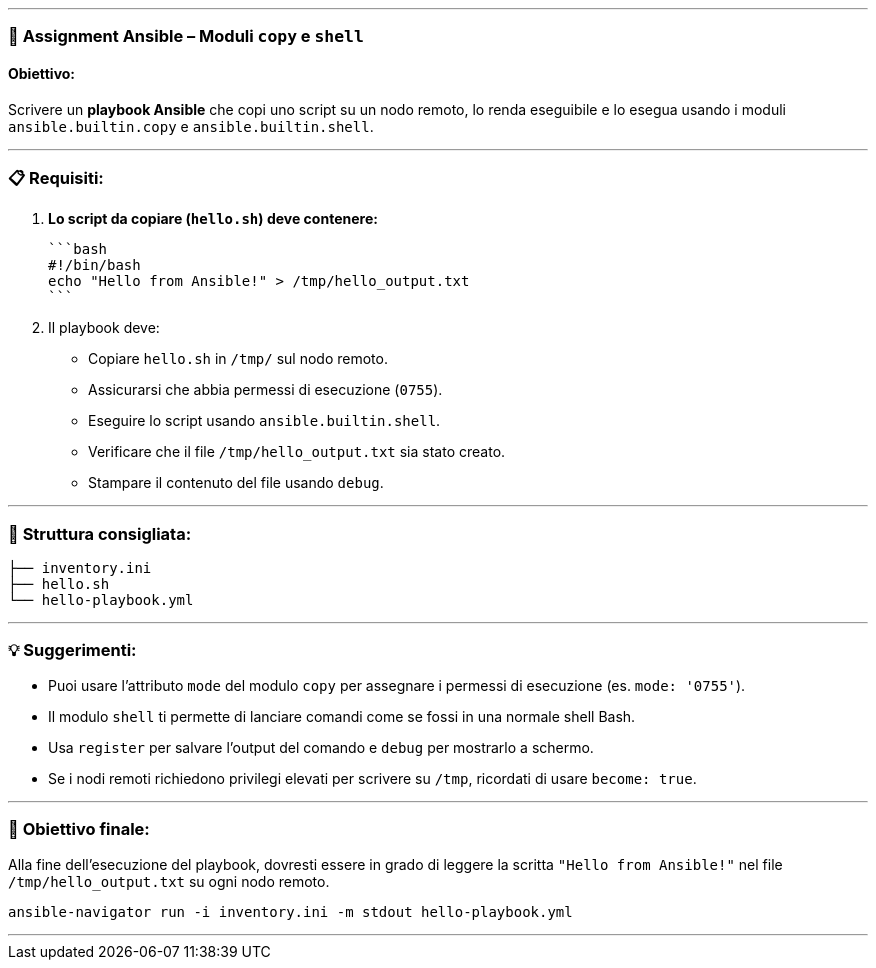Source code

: ---

### 📘 **Assignment Ansible – Moduli `copy` e `shell`**

#### Obiettivo:

Scrivere un **playbook Ansible** che copi uno script su un nodo remoto, lo renda eseguibile e lo esegua usando i moduli `ansible.builtin.copy` e `ansible.builtin.shell`.

---

### 📋 **Requisiti:**

1. **Lo script da copiare (`hello.sh`) deve contenere:**

   ```bash
   #!/bin/bash
   echo "Hello from Ansible!" > /tmp/hello_output.txt
   ```

2. Il playbook deve:

   * Copiare `hello.sh` in `/tmp/` sul nodo remoto.
   * Assicurarsi che abbia permessi di esecuzione (`0755`).
   * Eseguire lo script usando `ansible.builtin.shell`.
   * Verificare che il file `/tmp/hello_output.txt` sia stato creato.
   * Stampare il contenuto del file usando `debug`.

---

### 📂 **Struttura consigliata:**

```
├── inventory.ini
├── hello.sh
└── hello-playbook.yml
```

---

### 💡 **Suggerimenti:**

* Puoi usare l'attributo `mode` del modulo `copy` per assegnare i permessi di esecuzione (es. `mode: '0755'`).
* Il modulo `shell` ti permette di lanciare comandi come se fossi in una normale shell Bash.
* Usa `register` per salvare l'output del comando e `debug` per mostrarlo a schermo.
* Se i nodi remoti richiedono privilegi elevati per scrivere su `/tmp`, ricordati di usare `become: true`.

---

### 🎯 **Obiettivo finale:**

Alla fine dell'esecuzione del playbook, dovresti essere in grado di leggere la scritta `"Hello from Ansible!"` nel file `/tmp/hello_output.txt` su ogni nodo remoto.

```
ansible-navigator run -i inventory.ini -m stdout hello-playbook.yml 
```
---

— Task prompt —
In the lines above, find the word "from" and copy each line that contains it.

— Exercise result —
   echo "Hello from Ansible!" > /tmp/hello_output.txt
Alla fine dell'esecuzione del playbook, dovresti essere in grado di leggere la scritta `"Hello from Ansible!"` nel file `/tmp/hello_output.txt` su ogni nodo remoto.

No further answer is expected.